Assignment: The answer is a number and nothing else: the count of lines in these entries containing the word "Minister".

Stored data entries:
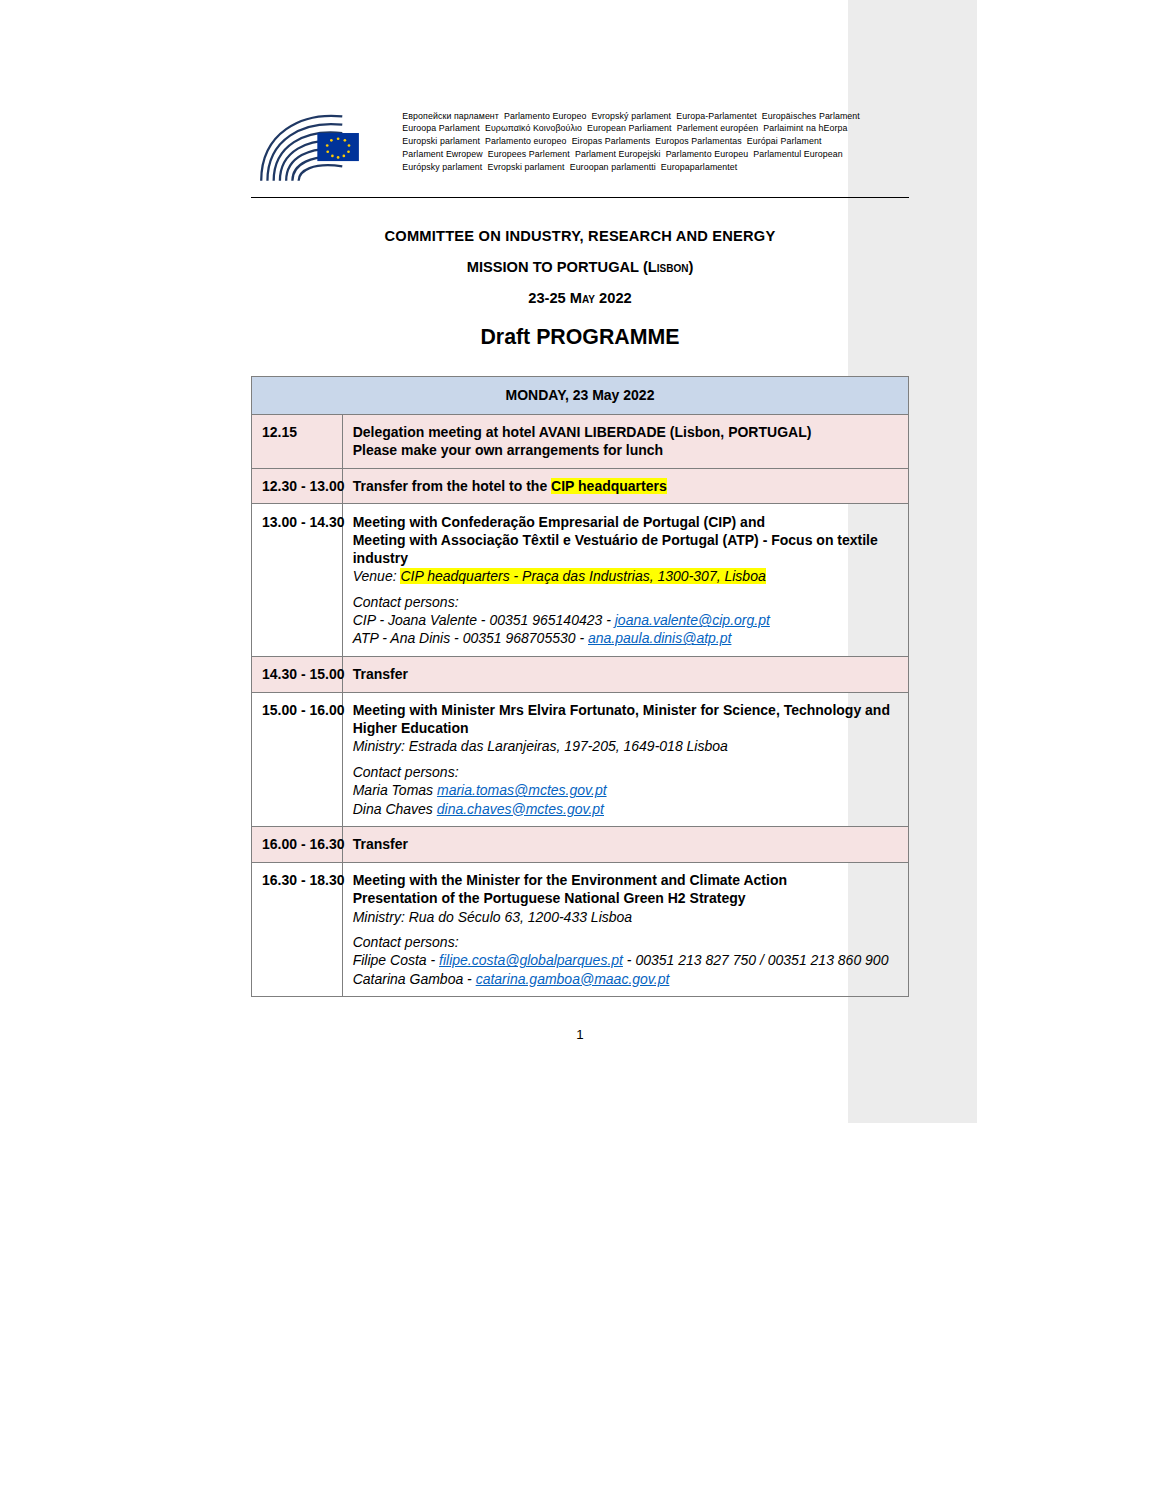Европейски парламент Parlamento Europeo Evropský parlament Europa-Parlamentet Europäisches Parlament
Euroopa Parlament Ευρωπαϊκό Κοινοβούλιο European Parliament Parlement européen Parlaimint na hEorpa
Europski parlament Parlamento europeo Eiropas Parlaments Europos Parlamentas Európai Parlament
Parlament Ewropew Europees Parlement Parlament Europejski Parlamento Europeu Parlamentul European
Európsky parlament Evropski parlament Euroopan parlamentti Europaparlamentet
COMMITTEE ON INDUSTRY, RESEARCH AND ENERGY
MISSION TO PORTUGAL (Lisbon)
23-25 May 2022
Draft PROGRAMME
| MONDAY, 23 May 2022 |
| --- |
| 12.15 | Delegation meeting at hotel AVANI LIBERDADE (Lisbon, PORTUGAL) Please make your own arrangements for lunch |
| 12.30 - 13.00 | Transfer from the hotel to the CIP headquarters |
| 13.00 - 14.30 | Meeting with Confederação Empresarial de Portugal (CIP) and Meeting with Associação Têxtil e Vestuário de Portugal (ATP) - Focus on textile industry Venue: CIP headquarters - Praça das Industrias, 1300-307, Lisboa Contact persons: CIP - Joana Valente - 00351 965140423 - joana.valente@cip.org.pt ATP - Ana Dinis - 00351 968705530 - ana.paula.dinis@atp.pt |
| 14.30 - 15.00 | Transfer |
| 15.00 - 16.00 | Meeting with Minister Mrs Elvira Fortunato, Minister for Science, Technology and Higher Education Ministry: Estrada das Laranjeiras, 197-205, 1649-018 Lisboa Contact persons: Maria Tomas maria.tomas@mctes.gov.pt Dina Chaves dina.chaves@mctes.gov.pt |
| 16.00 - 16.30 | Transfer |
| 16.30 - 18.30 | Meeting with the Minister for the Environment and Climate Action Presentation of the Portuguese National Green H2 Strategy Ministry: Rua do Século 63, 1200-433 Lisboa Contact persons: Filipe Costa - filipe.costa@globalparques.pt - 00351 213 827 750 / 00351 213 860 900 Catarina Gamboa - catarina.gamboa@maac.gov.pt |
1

---

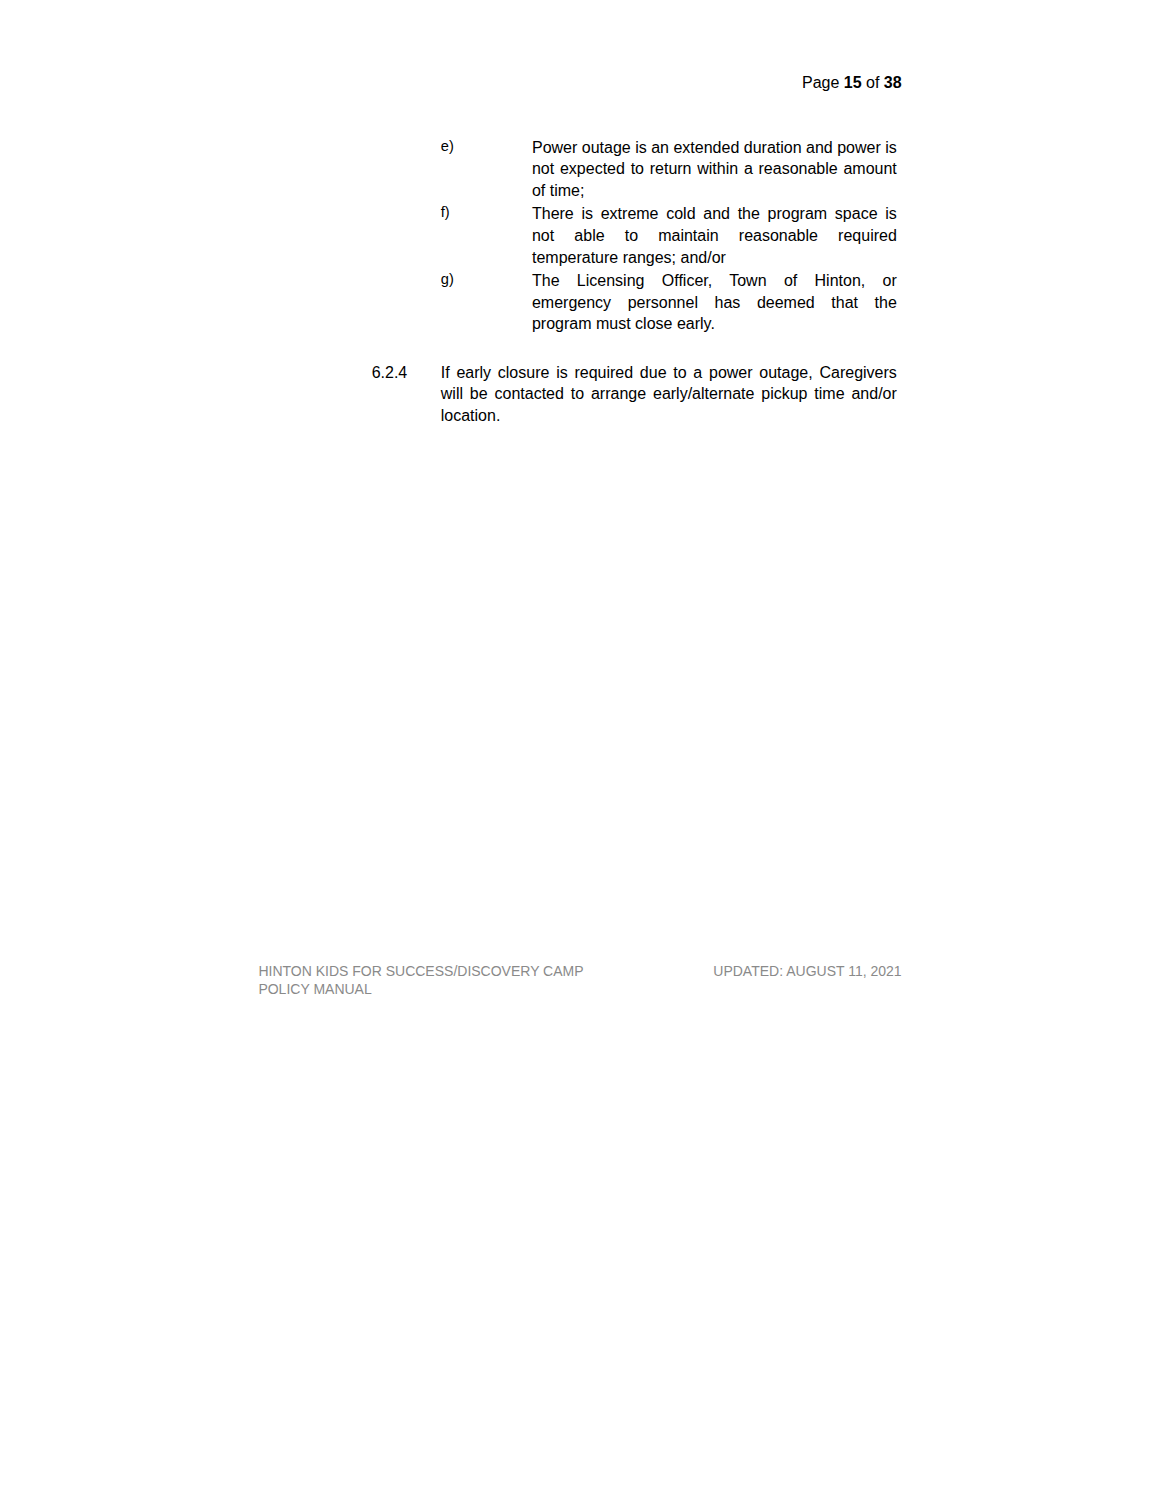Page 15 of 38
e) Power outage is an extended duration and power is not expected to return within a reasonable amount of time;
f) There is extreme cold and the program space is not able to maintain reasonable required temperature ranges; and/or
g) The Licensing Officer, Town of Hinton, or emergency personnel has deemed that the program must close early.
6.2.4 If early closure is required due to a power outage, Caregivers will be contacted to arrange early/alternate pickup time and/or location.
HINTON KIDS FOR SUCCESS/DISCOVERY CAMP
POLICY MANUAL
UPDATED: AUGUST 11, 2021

Response for this exercise: 2